From the items below, copy each line that contains the word "weight". Treat uppercase and lowercase as different.
RECORDS FOR THE TASK Start Marker
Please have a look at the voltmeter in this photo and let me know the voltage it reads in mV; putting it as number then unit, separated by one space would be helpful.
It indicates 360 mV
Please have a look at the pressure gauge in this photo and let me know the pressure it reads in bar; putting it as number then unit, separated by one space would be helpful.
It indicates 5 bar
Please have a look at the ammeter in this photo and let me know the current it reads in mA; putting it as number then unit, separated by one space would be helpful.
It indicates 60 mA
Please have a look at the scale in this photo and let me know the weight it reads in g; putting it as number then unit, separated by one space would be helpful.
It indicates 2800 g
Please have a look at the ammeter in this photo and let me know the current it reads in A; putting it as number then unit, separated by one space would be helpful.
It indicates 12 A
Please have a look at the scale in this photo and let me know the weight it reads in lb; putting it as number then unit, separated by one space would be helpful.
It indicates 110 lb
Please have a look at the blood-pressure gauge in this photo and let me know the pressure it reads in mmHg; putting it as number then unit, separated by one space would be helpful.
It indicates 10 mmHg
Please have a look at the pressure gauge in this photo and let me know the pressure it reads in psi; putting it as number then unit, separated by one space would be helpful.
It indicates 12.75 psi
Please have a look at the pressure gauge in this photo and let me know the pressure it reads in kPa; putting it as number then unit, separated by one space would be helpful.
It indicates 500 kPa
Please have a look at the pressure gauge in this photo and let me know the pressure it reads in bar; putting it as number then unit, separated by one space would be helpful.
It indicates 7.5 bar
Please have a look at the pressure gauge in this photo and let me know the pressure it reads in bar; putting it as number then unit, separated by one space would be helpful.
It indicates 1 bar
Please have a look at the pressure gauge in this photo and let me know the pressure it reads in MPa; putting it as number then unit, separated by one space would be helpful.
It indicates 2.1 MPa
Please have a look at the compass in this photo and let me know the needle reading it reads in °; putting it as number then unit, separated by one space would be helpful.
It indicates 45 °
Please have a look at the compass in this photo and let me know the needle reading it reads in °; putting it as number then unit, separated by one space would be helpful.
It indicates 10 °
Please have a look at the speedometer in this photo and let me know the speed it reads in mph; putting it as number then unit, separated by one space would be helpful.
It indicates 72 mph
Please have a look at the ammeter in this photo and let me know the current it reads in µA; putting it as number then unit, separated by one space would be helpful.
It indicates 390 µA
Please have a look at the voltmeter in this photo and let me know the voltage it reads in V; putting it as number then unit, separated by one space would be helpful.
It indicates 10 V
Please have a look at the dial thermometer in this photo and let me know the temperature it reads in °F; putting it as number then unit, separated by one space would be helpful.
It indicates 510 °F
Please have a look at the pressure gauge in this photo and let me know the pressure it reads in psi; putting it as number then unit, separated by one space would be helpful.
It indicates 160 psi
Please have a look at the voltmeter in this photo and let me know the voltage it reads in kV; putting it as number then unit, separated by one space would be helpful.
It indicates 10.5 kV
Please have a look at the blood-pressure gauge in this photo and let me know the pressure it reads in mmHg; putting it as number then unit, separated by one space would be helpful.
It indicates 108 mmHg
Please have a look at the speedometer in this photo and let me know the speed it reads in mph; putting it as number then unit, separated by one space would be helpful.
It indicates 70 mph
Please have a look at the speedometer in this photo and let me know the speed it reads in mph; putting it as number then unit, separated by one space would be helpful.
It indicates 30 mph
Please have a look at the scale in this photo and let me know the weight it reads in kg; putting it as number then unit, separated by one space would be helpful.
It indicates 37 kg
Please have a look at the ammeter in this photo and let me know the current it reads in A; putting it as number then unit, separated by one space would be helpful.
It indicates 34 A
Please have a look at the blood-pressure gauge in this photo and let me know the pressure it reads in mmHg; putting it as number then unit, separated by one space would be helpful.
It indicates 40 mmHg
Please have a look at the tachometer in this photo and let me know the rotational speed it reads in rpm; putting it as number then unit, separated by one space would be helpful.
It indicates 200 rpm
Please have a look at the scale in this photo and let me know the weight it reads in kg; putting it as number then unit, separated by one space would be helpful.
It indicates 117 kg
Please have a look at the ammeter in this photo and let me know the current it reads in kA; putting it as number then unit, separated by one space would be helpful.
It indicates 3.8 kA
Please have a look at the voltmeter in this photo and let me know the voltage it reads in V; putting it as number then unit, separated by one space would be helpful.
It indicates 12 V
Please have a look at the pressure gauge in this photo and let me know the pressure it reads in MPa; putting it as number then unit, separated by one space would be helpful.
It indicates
RECORDS FOR THE TASK End Marker
▶ **ANSWER SECTION**:
Please have a look at the scale in this photo and let me know the weight it reads in g; putting it as number then unit, separated by one space would be helpful.
Please have a look at the scale in this photo and let me know the weight it reads in lb; putting it as number then unit, separated by one space would be helpful.
Please have a look at the scale in this photo and let me know the weight it reads in kg; putting it as number then unit, separated by one space would be helpful.
Please have a look at the scale in this photo and let me know the weight it reads in kg; putting it as number then unit, separated by one space would be helpful.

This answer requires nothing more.